Es la actitud de Susana Trimarco lo que la envuelve como un aura. Uno
la observa, tratando de descifrar qué es lo que la hace tan alta, tratándose la
suya tan evidentemente de una estatura moral. El fallo tucumano que revictimizó
a Marita Verón fue tan bajo, entre otras cosas, por el choque con la estatura
moral de Susana. En la noche del martes, la Argentina presenció en directo la
escenificación de lo alto y lo bajo. Lo bajo fue el fracaso de la Justicia, por
los motivos que fueren. Lo alto fue Susana. Una señora de su casa que fue
arrancada de esa placidez para internarse en prostíbulos de parajes perdidos,
en whiskerías de ruta, en historias de un dolor intransferible.
Esa señora fue la que vino a decirle a la sociedad argentina que lo que
se creía que era el mundo de la prostitución encubría otro mundo muy distinto,
mucho más abismal, de esclavitud literal: Susana Trimarco vino a hablar de la
trata, que no estaba lejos sino incrustada en muchos lugares. De un delito que
implica secuestro y degradación. De lo que sigue hablando hoy Susana Trimarco
es de las conexiones de la trata con las instituciones.

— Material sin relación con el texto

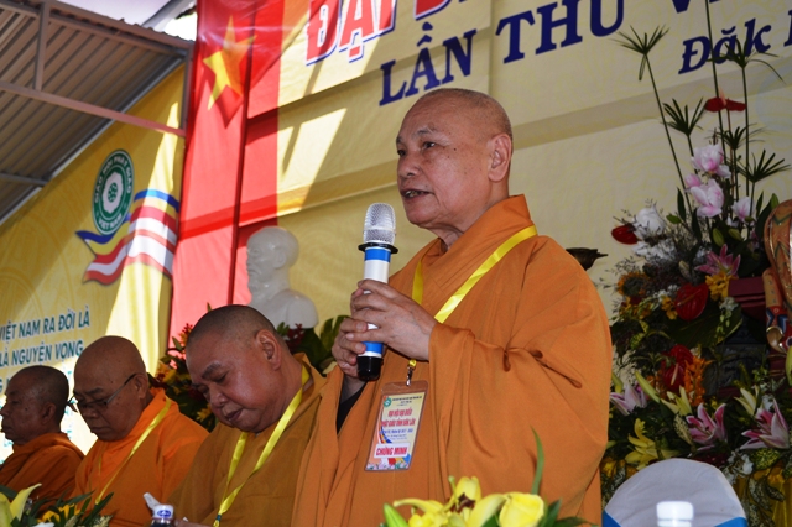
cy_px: 264
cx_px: 396
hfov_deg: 36.9
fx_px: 1187
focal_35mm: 54
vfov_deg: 25.0
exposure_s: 1/125
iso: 220
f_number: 5
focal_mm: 36
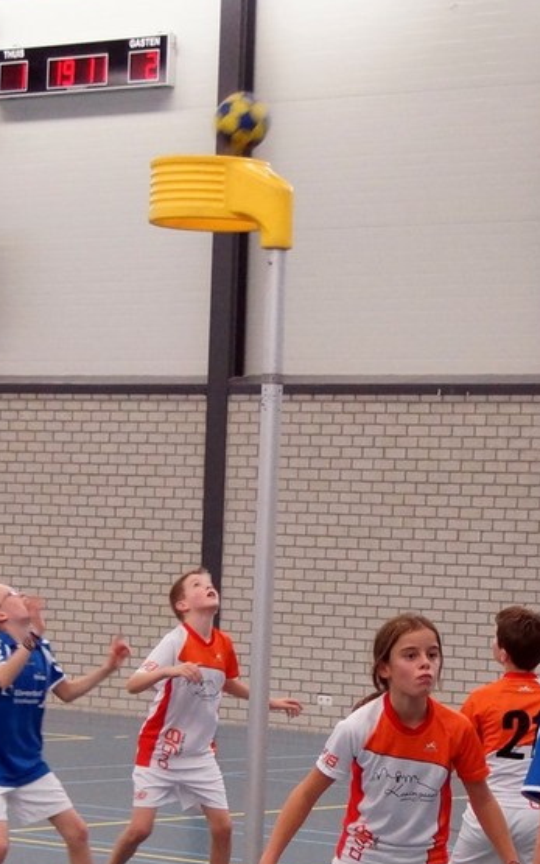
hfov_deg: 16.4
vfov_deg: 25.9
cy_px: 610
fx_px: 1860
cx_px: 408
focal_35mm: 79
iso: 1250
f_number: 4
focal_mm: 28
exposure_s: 1/160
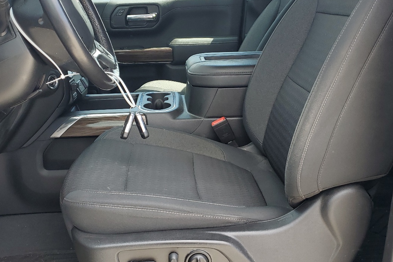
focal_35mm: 41
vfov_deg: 32.6
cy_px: 116
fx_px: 448
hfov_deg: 47.4
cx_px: 181
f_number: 1.5
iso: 50
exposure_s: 1/400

No deja de asombrar esa mujer y ese atributo que la vuelve alta. Es su
temple. Su conexión con una causa de profundidades insondables. En esas aguas
interiores, Susana y Marita no se han perdido la una para la otra. Se han
fundido. Fuera de la metáfora, fuera del modo de decir. Marita está en Susana
cuando Susana escucha la sentencia absolutoria de quienes ella está segura que
secuestraron a su hija. Todos a su alrededor gritan, insultan, festejan,
lloran, alzan los puños, se exteriorizan. Susana no. Se retiene. Se pone en
contacto con su propio motor, que es el deseo de justicia. Ya ahí adentro, en
la sala colmada, Susana encuentra su eje. No llora. No dice nada. Se deja
llevar de la mano de su abogado, hasta recomponerse. Y cuando habla, vuelve a
la carga. Susana Trimarco es la templanza. De eso están hechas todas las
civilizaciones. Sin eso no se construye nada. La templanza consiste, en este
caso, en el uso activo, incesante y filoso de la paciencia.